Seguro que les suena el nombre de Clara Ponsatí. Es aquella consejera de Educación del último gobierno de Carles Puigdemont que estuvo algo más de tres meses en el cargo y que, al igual que su mentor, tomó las de Villadiego tras la esperpéntica declaración unilateral de independencia del 27 de octubre de 2017 en el Parlamento autonómico. De su labor al frente de la consejería no queda rastro. Como mínimo, rastro educativo. Fue nombrada para poner la estructura de la consejería al servicio del golpe de Estado, y a ello se aplicó con esmero convirtiendo los centros docentes de toda Cataluña en sendos colegios electorales con vistas a la celebración del referéndum ilegal del 1 de octubre.
Pero sería injusto no citar en este breve recordatorio de su labor gubernamental una rueda de prensa en la que se esforzó inútilmente por responder en castellano –o en español, como ella mismo dijo– a una pregunta que se le había formulado en esta lengua. No pudo. No le salían las palabras. Y eso que las buscaba. Pero no hubo nada que hacer. Lo insólito de este caso de afasia diferencial de origen identitario es que Ponsatí no es una mujer de eso que llaman “el corazón de Cataluña” –como por ejemplo la actual presidenta del Parlamento regional, la maestra Anna Erra, que, siendo alcaldesa de Vic y diputada en la Cámara, pidió en 2020 a “los catalanes autóctonos” que no se dirigieran en castellano a gente que “por su acento o su aspecto físico no parece catalana”–, sino que nació en Barcelona hace 67 años, en el seno de una familia supuestamente ilustrada –es nieta del pintor noucentista Josep Obiols y sobrina del político socialista Raimon Obiols–, cursó la carrera de Ciencias Económicas en la Universidad de Barcelona y años más tarde impartió la docencia en la Universidad Autónoma de Barcelona y en la Pompeu Fabra. Acaso su alejamiento intermitente de España para ejercer su profesión en Estados Unidos o ahora en la Escocia todavía integrante del Reino Unido, guarde alguna relación con dicha carencia. Aun así, insisto, se trata de un caso digno de estudio.

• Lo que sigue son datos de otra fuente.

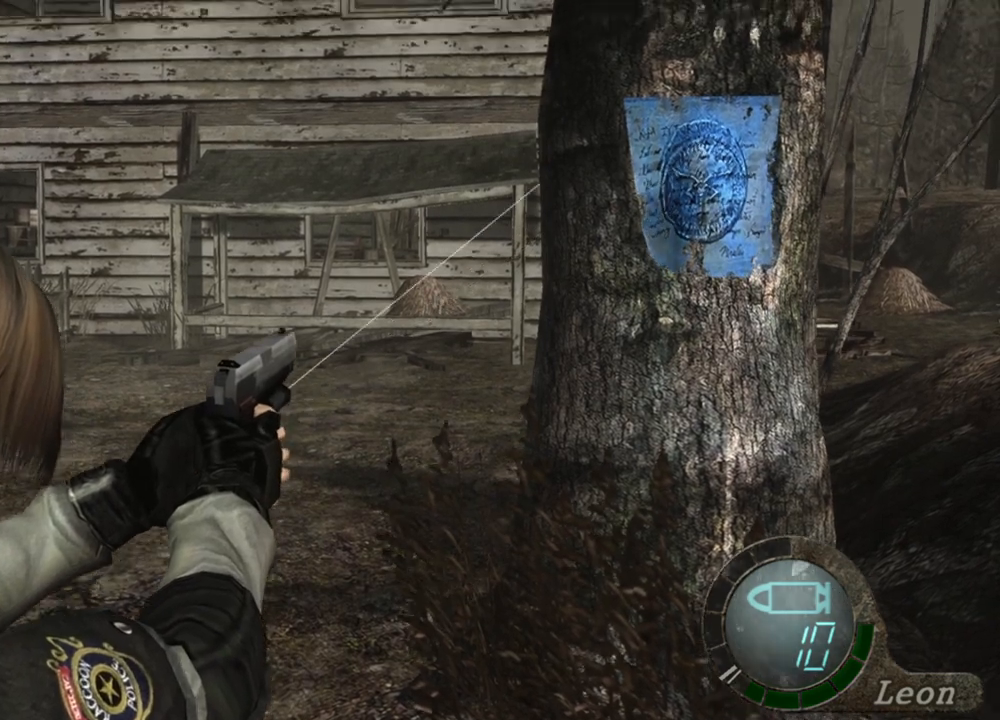
{"keys": [], "mouse": ["right"], "events": []}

En la actualidad Ponsatí es eurodiputada, como sus compañeros de fuga Puigdemont y el también exconsejero Comín. Pero, pese a formar parte de la misma lista electoral, ha mantenido su condición de independiente, de independiente de Junts. Ya en su momento criticó el acuerdo de investidura entre las mesnadas de Puigdemont y las de Sánchez, amnistía incluida, en la medida en que suponía a su juicio un pacto con el Estado opresor, o sea, una traición al procés. Y a comienzos de este mes anunció el alumbramiento de una nueva plataforma política, para la que ya tiene nombre, Alhora (en castellano, “a la vez, al mismo tiempo”), y cuya presentación en Barcelona está prevista, si la justicia española no dispone lo contrario, el próximo 23 de abril.

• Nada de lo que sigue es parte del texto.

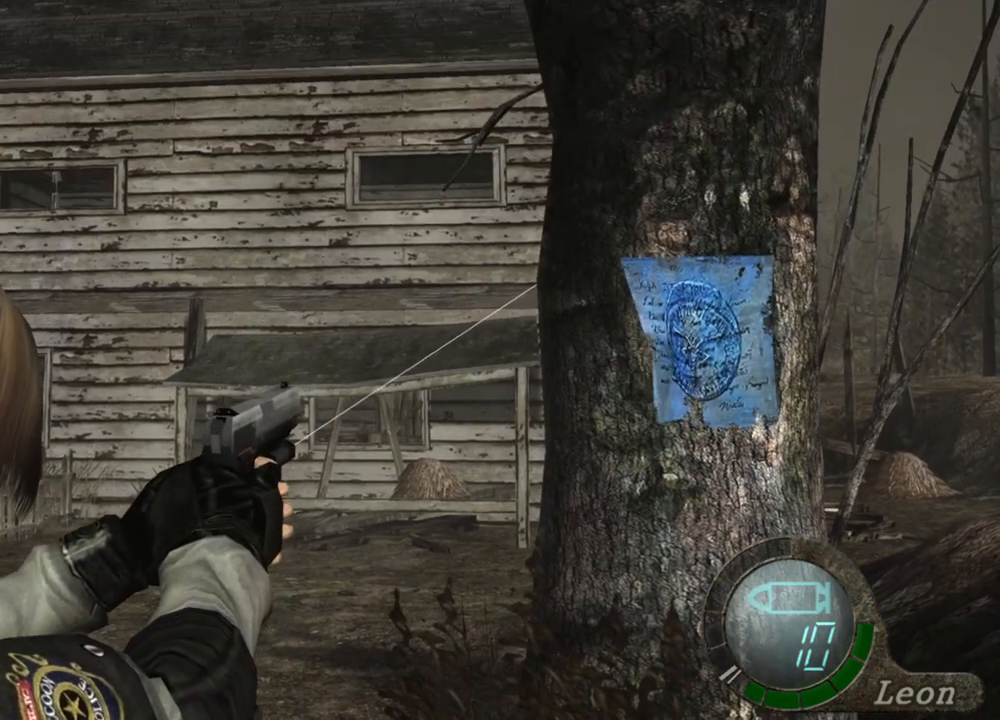
{"keys": [], "mouse": ["right"], "events": []}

Como indicaba ayer Laura Fàbregas, la denominación de la plataforma y las palabras de la propia Ponsatí constituyen por sí mismas una declaración de intenciones. No se trataría ya, como en el caso de Junts, de convertir la independencia en el único predicado político de la formación; se trataría de hacerlo compatible con cuestiones de interés social y, en concreto, con aquellas que tienen que ver con la inmigración. Así pues, no a la manera de Sílvia Orriols, la exjuntera de Ripoll, y su Alianza Catalana –o sea, tratando a los inmigrantes, en particular magrebíes, como si fueran la peste–, sino con la integración de lo foráneo en lo propio. A priori, por lo tanto, huyendo de la xenofobia de Orriols y los suyos. Pero sólo a priori. Porque tan xenófobo resulta lo uno como lo otro. Aquello que Ponsatí entiende por integración no deja de ser, en el fondo, sino una forma de renuncia forzosa a los derechos que el Estado confiere a los ciudadanos, sean estos españoles o extranjeros. Una forma de sumisión, en definitiva. Y, al contrario que en el caso de Orriols, con un alcance mucho mayor.
Para la exconsejera, no nos engañemos, el peligro reside sobre todo en la no integración cultural y lingüística de los castellanohablantes, se trate de los inmigrantes originarios de Hispanoamérica, se trate de los propios ciudadanos residentes en Cataluña que no están dispuestos a acatar las imposiciones del separatismo en el ámbito administrativo –en especial, en el educativo– e institucional. Un racismo no tan llamativo, es cierto, como el de la alcaldesa de Ripoll, pero mucho más ambicioso y dañino. Dentro de unas cinco semanas, coincidiendo con la presentación pública del proyecto, acaso empecemos a entrever si puede prosperar o si no es más que un efluvio pasajero dentro de la charca del independentismo catalán.